ER7206 V.1 1.2.3 Beta Firmware (Bugs, VPN Feature Upgrades and Requests)
Wireguard is the most exciting feature in the router now. Fixing of bugs is always welcome. Firmware works fine for the most part. Thank you very much. There is little to no reply coming for any support query raised for ER7206. We have to figure things out ourselves.
Issues with router firmware with Wireguard:
Infinite Internal Loop - Permanent Disconnection
If one accidentally adds 0.0.0.0 as Allowed Address in Peer, the entire internet access will try to go through this peer and not use WANs which it needs for internet.
There should be error checking or catch for this or not allowed.
Router will disconnect from internet on this infinite internal loop. For SDN controlled routers, this may not allow any control from outside the router or router based login as obviously post-adoption this feature is disabled by default. This may require a hard reset and re-uploading settings in the router.

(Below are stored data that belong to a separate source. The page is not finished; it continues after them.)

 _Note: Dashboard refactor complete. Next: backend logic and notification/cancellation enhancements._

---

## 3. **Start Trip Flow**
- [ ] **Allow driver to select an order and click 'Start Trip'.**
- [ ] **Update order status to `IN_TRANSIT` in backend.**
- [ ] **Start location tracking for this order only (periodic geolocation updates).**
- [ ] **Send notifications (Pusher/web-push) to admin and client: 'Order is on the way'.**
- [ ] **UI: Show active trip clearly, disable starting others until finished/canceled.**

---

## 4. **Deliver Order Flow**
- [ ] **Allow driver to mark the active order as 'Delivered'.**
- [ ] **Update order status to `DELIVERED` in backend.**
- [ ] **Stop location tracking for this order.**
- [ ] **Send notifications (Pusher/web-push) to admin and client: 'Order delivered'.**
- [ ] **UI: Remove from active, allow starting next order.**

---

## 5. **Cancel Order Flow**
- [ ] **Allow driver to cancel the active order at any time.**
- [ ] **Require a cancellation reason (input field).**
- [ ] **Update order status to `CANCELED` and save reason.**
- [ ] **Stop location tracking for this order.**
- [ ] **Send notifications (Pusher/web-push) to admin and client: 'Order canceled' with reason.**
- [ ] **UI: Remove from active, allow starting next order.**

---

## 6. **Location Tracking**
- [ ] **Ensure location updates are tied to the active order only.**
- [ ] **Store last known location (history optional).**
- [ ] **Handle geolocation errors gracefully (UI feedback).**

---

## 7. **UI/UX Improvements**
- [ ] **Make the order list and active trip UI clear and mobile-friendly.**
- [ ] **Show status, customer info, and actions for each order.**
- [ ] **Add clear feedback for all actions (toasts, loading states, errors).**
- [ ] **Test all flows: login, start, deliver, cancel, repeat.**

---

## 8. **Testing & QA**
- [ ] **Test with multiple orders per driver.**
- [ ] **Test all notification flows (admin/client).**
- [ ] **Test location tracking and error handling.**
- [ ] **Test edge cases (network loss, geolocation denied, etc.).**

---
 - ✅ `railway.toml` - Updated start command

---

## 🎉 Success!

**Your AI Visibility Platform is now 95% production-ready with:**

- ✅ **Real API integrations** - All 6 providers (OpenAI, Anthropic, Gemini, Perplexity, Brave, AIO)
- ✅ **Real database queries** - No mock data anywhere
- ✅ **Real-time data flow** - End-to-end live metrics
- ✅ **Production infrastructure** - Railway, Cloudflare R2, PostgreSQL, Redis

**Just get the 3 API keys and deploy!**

Please fix the bug. One reset is enough.
DNS Entries for Connections - MultiWAN and Wireguard, LAN, VPN Connections
For MultiWAN routers adding DNS should not be limited to two entries. On Computers all Ethernet and virtual connections apart from network settings *allow* an array or index of DNS by a "string" input (e.g. using in Windows OS Powershell or CMD for netsh or Set-DnsClientServerAddress commands). Some DNS also have IPv6 entries. We can do it outside the router on any machine-based Wireguard and OpenVPN server. Once Wireguard server is inside router, it is only bound to connection defaults i.e. DNS of the WAN connection through which handshake was done.
In OpenVPN the user configuration files can allow routing at the user-level but in Wireguard client side configuration does not resolve in router's Wireguard server.

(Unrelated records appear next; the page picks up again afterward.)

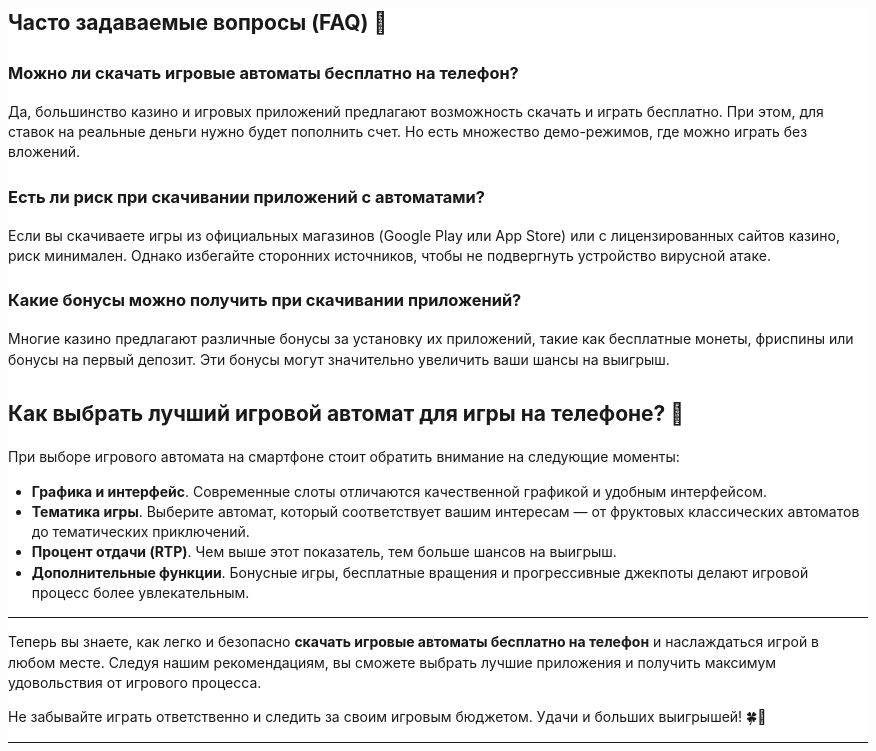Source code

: ## Часто задаваемые вопросы (FAQ) 🤔

### Можно ли скачать игровые автоматы бесплатно на телефон?

Да, большинство казино и игровых приложений предлагают возможность скачать и играть бесплатно. При этом, для ставок на реальные деньги нужно будет пополнить счет. Но есть множество демо-режимов, где можно играть без вложений.

### Есть ли риск при скачивании приложений с автоматами?

Если вы скачиваете игры из официальных магазинов (Google Play или App Store) или с лицензированных сайтов казино, риск минимален. Однако избегайте сторонних источников, чтобы не подвергнуть устройство вирусной атаке.

### Какие бонусы можно получить при скачивании приложений?

Многие казино предлагают различные бонусы за установку их приложений, такие как бесплатные монеты, фриспины или бонусы на первый депозит. Эти бонусы могут значительно увеличить ваши шансы на выигрыш.

## Как выбрать лучший игровой автомат для игры на телефоне? 🎲

При выборе игрового автомата на смартфоне стоит обратить внимание на следующие моменты:

- **Графика и интерфейс**. Современные слоты отличаются качественной графикой и удобным интерфейсом.
- **Тематика игры**. Выберите автомат, который соответствует вашим интересам — от фруктовых классических автоматов до тематических приключений.
- **Процент отдачи (RTP)**. Чем выше этот показатель, тем больше шансов на выигрыш.
- **Дополнительные функции**. Бонусные игры, бесплатные вращения и прогрессивные джекпоты делают игровой процесс более увлекательным.

---

Теперь вы знаете, как легко и безопасно **скачать игровые автоматы бесплатно на телефон** и наслаждаться игрой в любом месте. Следуя нашим рекомендациям, вы сможете выбрать лучшие приложения и получить максимум удовольствия от игрового процесса.

Не забывайте играть ответственно и следить за своим игровым бюджетом. Удачи и больших выигрышей! 🍀🎰

---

Being limited to two entries while real-world/external examples Wireguard supports an array means many DNS entries of other connections would not resolve.
1) Convert DNS input to as a string (comma separated array) input for all connection definition LAN, VPN, Wireguard, OpenVPN, L2TP, PPTP.
DNS Caching should cache which connection+DNS allowed an *intranet* based name/IP resolution and store working routes in its table. Configuring IP to WAN based routing rules is a head-ache. ISP support are not well-versed or supportive in MultiWAN /Multi-ISP DNS as each intranet individual server name, route has to be investigated. It took me two months to set things together inspecting every IP address and tracert-ing routes.
Allow option for split tunneling so that only intranet based data goes through VPNs if enabled. It is easy to put all load on VPN router in user configuration files editing Allowed IPs.
Server Configuration File / Peer Configuration File
Allow downloading and uploading of Server and Collective or individual Peer configurations. Having the ability to turn off one peer individually is a super convenience. Having the ability to upload configurations would be an appreciated feature. It would also allow existing setups to be moved on router or replicated using a different listening port as a backup if machine based Wireguard server fails.
Wireguard Outbound VPN Load Balancing
Wireguard Server on external machines with ICS over LAN with Load balancing on router enabled requires handshake with one port and allows outbound data to be transferred through any WAN connection as available. Incoming socket is fixed, outgoing socket is free to choose or load balanced. This is its super power for streaming content using the VPN. Wireguard on router is connection- or domain- specific as identified in the DNS entries it uses. There is no load balanced outbound encrypted traffic from router's server.
Why is it needed?
Some WAN connections have Upload speed limits and this would allow taking advantage of MultiWAN setup to the fullest. Now inward/outward traffic flows through same socket although it is not limiting in Wireguard like other VPNs.
The context help has a few mistakes in spelling.